**Source passage**
+++++

# Web scraping project - Complete API and Web Scraping Notebook
### **Léo RINGEISSEN & Santiago MARTIN - DIA 3**

## Introduction

**This notebook is composed of 4 parts :**
- First we import all of the libraries we'll need to complete this phase of the project
- Second we perform our API data retrieval from the SNCF API for emissions information on different itineraries and we pair them up with their respective TripAdvisor links
- Third we use the corresponding links to scrape the TripAdivsor pages for reviews of the destinations
- Finally we merge all of the gathered data into two csv files, one that's not aggregated and one that is, with concatenated titles and reviews and averaged ratings

**Adjustments to the project scope :**

We've learned over the course of this work that a typical method used by companies to prevent bots from illegally scraping their web pages is to deliberately complicate the repetitive tasks a bot would do.

+++++

**Material supplied**

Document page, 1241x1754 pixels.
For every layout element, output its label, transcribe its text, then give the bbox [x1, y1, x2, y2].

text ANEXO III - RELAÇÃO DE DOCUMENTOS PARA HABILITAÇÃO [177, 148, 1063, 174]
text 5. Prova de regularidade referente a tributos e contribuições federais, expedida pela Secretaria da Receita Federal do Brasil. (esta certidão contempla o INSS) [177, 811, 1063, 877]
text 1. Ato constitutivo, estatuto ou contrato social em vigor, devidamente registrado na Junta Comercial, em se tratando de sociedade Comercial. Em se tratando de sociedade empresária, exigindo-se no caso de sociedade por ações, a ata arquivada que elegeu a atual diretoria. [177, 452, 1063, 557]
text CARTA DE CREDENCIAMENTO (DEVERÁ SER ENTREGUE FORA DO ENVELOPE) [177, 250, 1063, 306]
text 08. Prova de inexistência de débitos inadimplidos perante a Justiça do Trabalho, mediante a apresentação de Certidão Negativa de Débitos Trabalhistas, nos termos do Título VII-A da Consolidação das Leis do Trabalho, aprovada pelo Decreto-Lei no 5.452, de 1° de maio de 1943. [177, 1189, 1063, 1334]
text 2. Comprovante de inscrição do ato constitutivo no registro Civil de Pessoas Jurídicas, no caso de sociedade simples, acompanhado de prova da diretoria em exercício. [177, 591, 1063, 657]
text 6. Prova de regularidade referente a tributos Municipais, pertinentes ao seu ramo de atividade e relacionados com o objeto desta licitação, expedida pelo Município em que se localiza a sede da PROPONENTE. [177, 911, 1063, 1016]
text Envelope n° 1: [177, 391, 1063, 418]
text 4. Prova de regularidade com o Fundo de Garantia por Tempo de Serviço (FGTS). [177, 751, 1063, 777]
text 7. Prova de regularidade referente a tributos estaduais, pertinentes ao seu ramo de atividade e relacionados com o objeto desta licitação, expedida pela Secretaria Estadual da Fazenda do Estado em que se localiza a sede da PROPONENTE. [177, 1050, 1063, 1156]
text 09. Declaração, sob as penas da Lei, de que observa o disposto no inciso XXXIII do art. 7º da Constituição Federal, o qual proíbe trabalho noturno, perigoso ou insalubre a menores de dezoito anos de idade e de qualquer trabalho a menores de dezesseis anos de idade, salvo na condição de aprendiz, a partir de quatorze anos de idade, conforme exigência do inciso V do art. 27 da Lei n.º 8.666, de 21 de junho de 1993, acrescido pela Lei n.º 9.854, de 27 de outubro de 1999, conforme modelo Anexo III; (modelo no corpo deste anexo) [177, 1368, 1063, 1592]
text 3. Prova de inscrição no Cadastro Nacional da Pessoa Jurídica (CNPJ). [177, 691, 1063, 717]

+++++

**Parts of the exercise**
1. From the web scraping notebook introduction, quote the passage from "We've learned over" up to and including "bot would do.".
2. According to the web scraping notebook introduction, which API supplies the emissions information for the different itineraries?
3. Continue the web scraping notebook introduction from the point where it stops.

**Answers for the exercise**
1.
We've learned over the course of this work that a typical method used by companies to prevent bots from illegally scraping their web pages is to deliberately complicate the repetitive tasks a bot would do.

2. The SNCF API.

3.
An example of this is having inconsistent page scrolling, where going to page 2 from page 3 won't be the same as if you'd gone from page 1. Another example is not having simple logic between the URLs of different pages. There are also dynamic elements like text translations that do not get retrieved in the initial soup provided by Selenium.

We initially thought that these were merely poor implementations from TripAdvisor, but we now understand that these inefficiencies are deliberate to prevent any automated web scraping processes from taking place, we can therefore not bypass most of these issues without partnering with or paying TripAdvisor to access their data.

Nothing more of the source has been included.